6. In June 2012, Lerner was part of an e-mail exchange about writing new regulations on political speech for 501(c)(4) groups “off-plan” in 2013.

Anyone involved with Government knows that bureaucrats are discussing regulations all the time. It's a non issue that they discussed "about writing new regulations" before they wrote the regulations.

Doesn’t this “off-plan” effort from 2012 contradict Administration assertions that new regulations were written in response to the 2013 TIGTA report?

More than likely those discussions went into writing the TIGTA report. Issa is blowing smoke.

7. In February 2014, President Obama stated that there was not a “smidgeon of corruption” in the IRS targeting.

Considering the IRS also targeted progressive groups doing the same sorts of tactics. Issa's comments are trying to criminalize the invocation of the 5th amendment. She has the right to refuse to testify about things that can and will be deliberately misconstrued and twisted into criminal behavior if they get in socipath Issa's hands.

If this is true, why do House Democrats believe that Lois Lerner has a well-founded fear of criminal prosecution that allows her to claim the Fifth Amendment in refusing to testify?

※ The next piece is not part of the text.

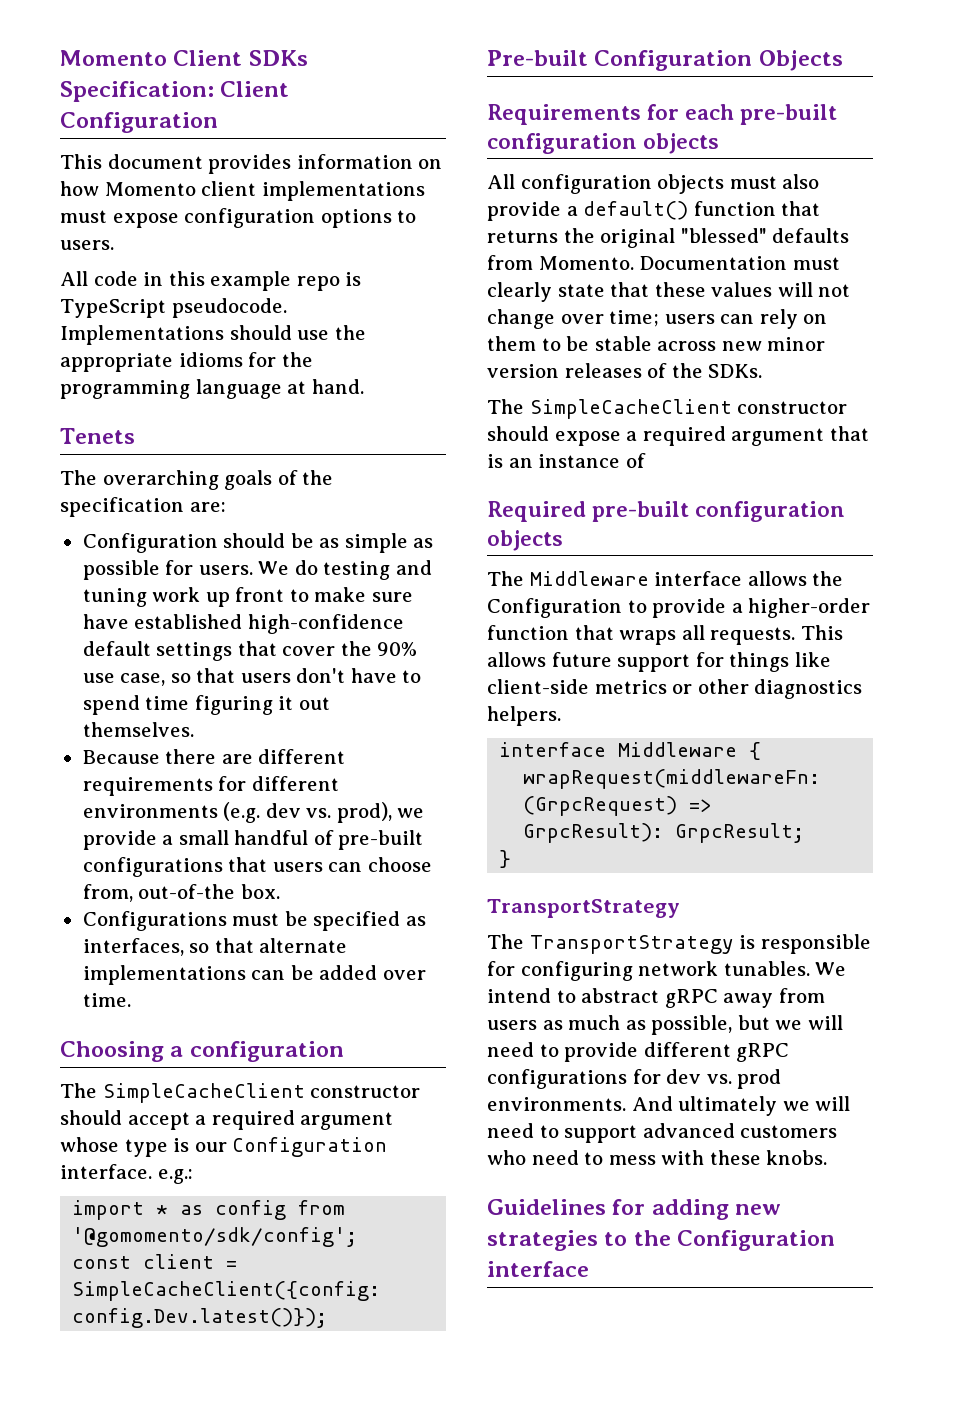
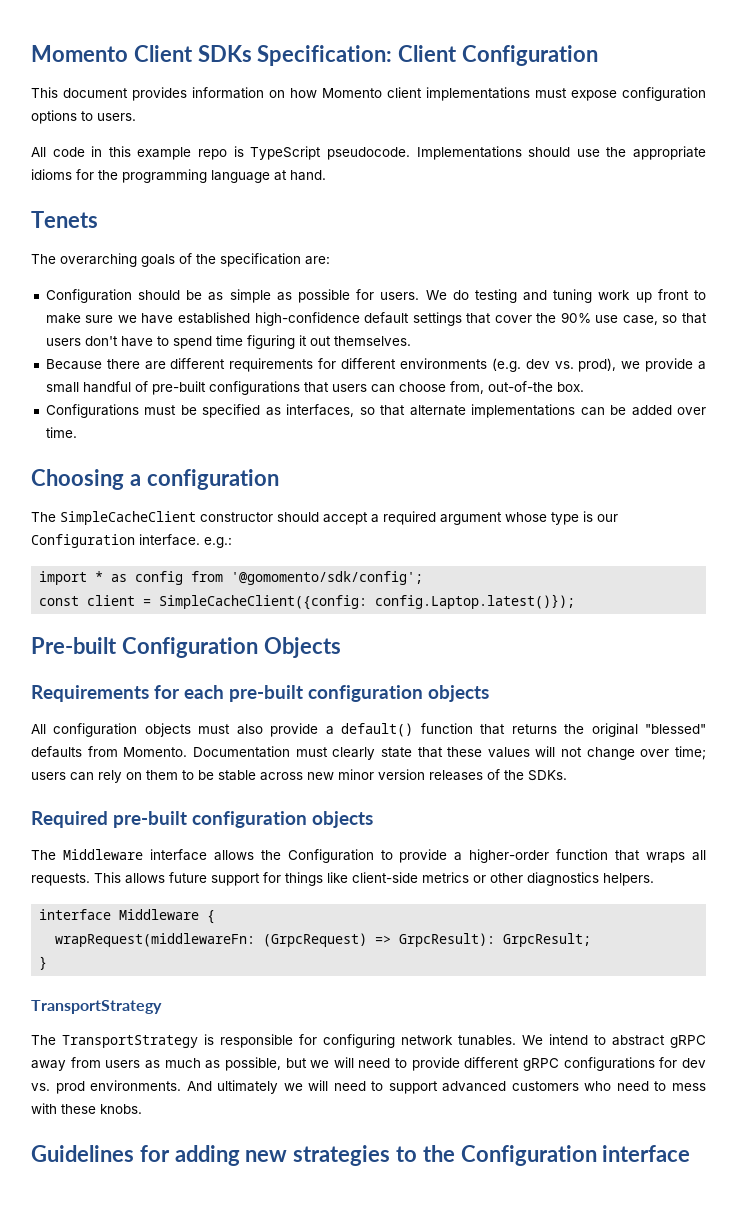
(413, 597) none -> [117,315,137,323] we
[72,1308,328,1328] config.Dev.latest()}); -> [375,594,576,609] config.Laptop.latest()});
[487,399,848,419] [487,426,869,446] [487,453,646,468] // The SimpleCacheClient constructor should expose a required argument that is an instance of -> (567, 775) none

And indeed Lerner stated she was willing to testify if the Committee would guarantee they wouldn't misconstrue her testimony. She could be revealing something illegal that I don't know about yet, but so far I don't see anything coming out that the public hasn't known for the past years. Just the same repeated ad-nauseum talking points.

http://www.cbsnews.com/news/lois-lerner-attorney-negotiated-over-testifying-emails-show/
"For her to take the risk inherent in waiver (of her Fifth Amendment privilege), she would need assurance she is resolving her issues with the Committee."

But of course for Issa the 5th amendment only exists to protect him from prosecution from Arson charges of bomb throwing in committee. And meanwhile he wastes taxpayer money on a poor imitation of a witch hunt.